St. Lawrence Cement, the Canadian owner of the proposed Hudson-Greenport 1,200-plus-acre spread, has a dismal environmental record, no trace of which is discernible in the roughly $50,000 worth of television and newspaper ads the company runs each month touting the plant's purported economic and even environmental benefits. The company has argued that replacing its much smaller Catskill plant with the more up-to-date facility would reduce acid rain. But it does not mention that the far more dangerous emissions of arsenic, lead and mercury would double.
St. Lawrence is acting cagey, too, about its fuel-use intentions. The company says it plans to fire its furnaces with coal -- dirtier but cheaper than natural gas -- and does not intend to burn tires, garbage or other waste "at this time." The Environmental Protection Agency, in its then-wisdom, gave the OK several years ago for cement plants to fuel their furnaces with all sorts of poisons. The agency calculated that these super-hot fires were a safe way to incinerate troublesome waste. Evidence has since accumulated, however, that the environmental hazards from these plants is considerable, yet EPA rules have not caught up to this reality. St. Lawrence now burns, or wants to burn, tires and toxic waste at half its North American plants.
Even if St. Lawrence promised to keep its fires relatively clean, skepticism is warranted. According to Friends of Clean Air, the company has been fined or suffered other legal defeats 21 times in 14 states and Canada over the past nine years.
St. Lawrence's economic-development arguments are full of holes, too. Workers would simply move across the Hudson from the Catskill operation to the more fully automated bigger Greenport plant, and the net job gain would be zip. As Friends of Hudson, a local coalition fighting the plant points out, "blighting, polluting, extractive industries hurt regional economies by driving away clean business and investment." Both Columbia and Berkshire Counties depend largely on their scenic beauty, environmental health and on "clean" businesses for their economic well-being. The St. Lawrence plant not only would do no economic good; it would likely do terrible damage.

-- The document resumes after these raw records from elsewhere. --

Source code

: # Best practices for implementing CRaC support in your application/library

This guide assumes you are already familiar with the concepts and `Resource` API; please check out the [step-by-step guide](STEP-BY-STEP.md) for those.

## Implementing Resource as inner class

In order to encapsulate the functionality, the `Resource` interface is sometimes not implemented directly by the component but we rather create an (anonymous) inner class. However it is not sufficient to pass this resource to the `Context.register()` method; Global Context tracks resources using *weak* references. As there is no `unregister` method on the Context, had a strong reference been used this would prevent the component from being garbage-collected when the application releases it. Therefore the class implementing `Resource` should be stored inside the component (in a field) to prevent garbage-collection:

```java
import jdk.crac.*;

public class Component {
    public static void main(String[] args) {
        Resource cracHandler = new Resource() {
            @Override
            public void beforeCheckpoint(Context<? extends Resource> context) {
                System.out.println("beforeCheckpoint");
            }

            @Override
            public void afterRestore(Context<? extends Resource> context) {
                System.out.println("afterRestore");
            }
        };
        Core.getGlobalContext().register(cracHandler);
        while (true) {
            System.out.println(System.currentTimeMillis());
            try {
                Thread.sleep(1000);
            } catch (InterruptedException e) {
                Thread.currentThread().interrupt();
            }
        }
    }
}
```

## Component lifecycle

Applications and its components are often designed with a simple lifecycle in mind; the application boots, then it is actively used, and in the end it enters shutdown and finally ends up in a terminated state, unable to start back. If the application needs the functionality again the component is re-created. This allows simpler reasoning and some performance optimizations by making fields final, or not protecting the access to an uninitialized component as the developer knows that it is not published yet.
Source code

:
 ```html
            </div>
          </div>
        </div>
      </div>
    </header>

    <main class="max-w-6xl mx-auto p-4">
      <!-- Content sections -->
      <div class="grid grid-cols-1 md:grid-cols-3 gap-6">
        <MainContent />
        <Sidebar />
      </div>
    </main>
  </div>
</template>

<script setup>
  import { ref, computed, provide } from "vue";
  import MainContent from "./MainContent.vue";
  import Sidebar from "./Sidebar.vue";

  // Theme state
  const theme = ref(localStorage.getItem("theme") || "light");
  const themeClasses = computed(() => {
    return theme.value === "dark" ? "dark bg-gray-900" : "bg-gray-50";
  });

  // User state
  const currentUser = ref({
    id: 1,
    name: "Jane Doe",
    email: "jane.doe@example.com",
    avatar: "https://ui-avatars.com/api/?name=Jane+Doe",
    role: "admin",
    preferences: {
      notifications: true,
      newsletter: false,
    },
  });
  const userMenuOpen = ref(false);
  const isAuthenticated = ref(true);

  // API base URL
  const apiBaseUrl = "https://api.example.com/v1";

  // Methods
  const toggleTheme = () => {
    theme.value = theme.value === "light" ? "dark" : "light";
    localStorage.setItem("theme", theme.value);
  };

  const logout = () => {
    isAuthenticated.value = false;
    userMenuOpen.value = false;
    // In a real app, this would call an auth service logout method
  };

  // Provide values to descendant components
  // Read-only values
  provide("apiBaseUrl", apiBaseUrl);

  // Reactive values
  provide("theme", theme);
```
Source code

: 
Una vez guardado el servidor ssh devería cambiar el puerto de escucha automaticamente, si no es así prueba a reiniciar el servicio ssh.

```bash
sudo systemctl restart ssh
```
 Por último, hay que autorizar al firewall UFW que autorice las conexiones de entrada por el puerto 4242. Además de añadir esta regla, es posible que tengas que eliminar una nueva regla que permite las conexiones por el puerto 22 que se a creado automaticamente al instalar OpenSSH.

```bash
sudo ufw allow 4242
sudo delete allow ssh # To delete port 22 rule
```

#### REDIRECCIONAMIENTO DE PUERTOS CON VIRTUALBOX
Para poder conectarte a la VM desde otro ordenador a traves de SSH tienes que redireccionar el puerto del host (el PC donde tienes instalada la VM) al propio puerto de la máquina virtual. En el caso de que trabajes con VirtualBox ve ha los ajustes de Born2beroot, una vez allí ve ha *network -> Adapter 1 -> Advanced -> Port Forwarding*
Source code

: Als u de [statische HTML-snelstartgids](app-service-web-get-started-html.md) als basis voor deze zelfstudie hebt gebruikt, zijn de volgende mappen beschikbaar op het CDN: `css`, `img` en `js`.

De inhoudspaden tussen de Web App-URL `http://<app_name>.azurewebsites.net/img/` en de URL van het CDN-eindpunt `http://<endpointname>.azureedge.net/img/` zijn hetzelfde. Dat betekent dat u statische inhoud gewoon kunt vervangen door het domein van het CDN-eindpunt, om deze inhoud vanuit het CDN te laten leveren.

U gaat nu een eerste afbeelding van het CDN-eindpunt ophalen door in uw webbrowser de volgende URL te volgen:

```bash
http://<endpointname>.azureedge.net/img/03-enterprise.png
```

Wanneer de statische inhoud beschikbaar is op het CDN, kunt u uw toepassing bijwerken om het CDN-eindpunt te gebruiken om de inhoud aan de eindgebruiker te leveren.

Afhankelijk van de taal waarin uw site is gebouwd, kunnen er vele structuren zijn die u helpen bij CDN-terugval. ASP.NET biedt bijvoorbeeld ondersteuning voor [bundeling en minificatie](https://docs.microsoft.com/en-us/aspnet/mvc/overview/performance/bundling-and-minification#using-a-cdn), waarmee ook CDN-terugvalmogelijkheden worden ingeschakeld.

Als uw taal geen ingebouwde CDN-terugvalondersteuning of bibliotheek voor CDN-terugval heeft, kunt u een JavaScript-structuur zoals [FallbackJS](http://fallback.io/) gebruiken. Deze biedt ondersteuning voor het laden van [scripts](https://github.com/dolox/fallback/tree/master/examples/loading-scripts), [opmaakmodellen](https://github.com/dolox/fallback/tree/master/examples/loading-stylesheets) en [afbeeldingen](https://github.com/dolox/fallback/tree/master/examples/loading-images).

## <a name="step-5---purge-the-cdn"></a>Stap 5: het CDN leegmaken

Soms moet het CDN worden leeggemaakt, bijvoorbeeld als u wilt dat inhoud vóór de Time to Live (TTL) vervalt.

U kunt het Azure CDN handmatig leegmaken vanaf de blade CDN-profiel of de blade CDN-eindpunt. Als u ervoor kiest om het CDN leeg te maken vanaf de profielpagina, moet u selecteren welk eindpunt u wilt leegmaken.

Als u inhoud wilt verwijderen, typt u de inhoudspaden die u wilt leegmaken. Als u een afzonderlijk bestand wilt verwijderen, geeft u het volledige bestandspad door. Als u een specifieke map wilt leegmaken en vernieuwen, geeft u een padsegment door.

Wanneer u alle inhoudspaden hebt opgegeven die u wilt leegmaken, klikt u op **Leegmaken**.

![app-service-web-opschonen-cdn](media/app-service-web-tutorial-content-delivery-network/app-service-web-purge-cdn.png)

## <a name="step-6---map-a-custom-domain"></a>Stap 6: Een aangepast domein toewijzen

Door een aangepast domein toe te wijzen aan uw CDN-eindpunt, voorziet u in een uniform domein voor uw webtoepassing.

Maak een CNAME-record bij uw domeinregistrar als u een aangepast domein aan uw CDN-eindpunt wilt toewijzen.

Community groups are fighting the plant every inch of the way as it makes it way through the New York State environmental process. Friends of Clean Air is circulating a petition urging Massachusetts Attorney General Thomas Reilly to sue New York if it approves the plant. That makes sense.
New York, after all, through its Democratic Attorney General, Eliot Spitzer, is taking Midwestern states to court for sending coal-burning power-plant pollution eastward on the prevailing winds. Now, unhappily, Republican Governor Pataki is endorsing similar environmental -- and economic -- mayhem. He and the St. Lawrence plant need to be stopped.